Murata's FY2023 revenue of $11.6 billion declined slightly to $11.4 billion in FY2024 — a mild contraction that masked a more significant structural shift occurring beneath the headline. Consumer electronics inventory corrections have been suppressing volumes since 2022. What prevented meaningful margin damage was the continued growth of automotive and AI server revenues, which carry higher average selling prices and more stable volume commitments than smartphone-driven demand. Net income of $1.28 billion on $11.4 billion in revenue implies a net margin approaching 11%, modest by semiconductor standards but consistent for a company that manufactures physical components in capital-intensive facilities rather than licensing intellectual property. The market capitalization of $64 billion at a roughly 5.6x revenue multiple reflects investor willingness to pay for the combination of supply chain irreplaceability and the automotive conversion tailwind.
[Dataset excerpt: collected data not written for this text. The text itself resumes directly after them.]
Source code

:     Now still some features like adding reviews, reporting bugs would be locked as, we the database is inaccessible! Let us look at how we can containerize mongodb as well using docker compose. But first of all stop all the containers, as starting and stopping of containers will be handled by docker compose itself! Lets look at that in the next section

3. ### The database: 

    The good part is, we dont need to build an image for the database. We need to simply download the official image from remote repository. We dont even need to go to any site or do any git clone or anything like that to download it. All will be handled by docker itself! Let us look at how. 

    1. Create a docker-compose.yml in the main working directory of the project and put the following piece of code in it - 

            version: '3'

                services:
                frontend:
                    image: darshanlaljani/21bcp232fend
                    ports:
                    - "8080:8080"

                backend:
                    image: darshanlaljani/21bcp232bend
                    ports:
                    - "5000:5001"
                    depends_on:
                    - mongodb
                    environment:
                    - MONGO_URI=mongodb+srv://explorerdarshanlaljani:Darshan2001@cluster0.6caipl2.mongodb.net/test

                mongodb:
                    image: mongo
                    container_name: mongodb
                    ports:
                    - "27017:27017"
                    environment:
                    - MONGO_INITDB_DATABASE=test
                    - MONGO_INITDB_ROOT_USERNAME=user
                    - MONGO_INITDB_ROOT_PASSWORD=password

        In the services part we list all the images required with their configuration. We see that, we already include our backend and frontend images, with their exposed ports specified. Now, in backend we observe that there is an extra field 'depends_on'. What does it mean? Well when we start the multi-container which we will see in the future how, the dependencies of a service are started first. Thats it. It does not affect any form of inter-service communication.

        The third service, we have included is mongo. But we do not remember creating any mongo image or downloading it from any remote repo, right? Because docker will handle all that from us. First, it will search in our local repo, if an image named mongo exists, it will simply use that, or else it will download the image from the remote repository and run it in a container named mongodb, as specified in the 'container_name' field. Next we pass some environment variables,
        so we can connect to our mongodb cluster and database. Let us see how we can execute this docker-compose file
The OEM supply agreements that underpin Murata's revenue — typically three to five years with annual escalation clauses — provide a structural hedge against inflation and short-term demand volatility. This contract structure is unusual in the components industry, where most transactions are handled through distributors on spot pricing. Murata's ability to negotiate long-term agreements directly with major manufacturers reflects its position as a sole or dual source for several critical component specifications. Capital intensity is the constraint on returns. Manufacturing MLCCs at advanced sizes requires continuous investment in deposition equipment, sintering furnaces, and precision inspection systems. The Thai floods of 2011 — which damaged manufacturing facilities across Murata's supply chain — demonstrated the physical concentration risk inherent in the model and accelerated the company's geographic diversification of production capacity. Subsequent facility expansions in Malaysia, the Philippines, and China reduced but did not eliminate that concentration.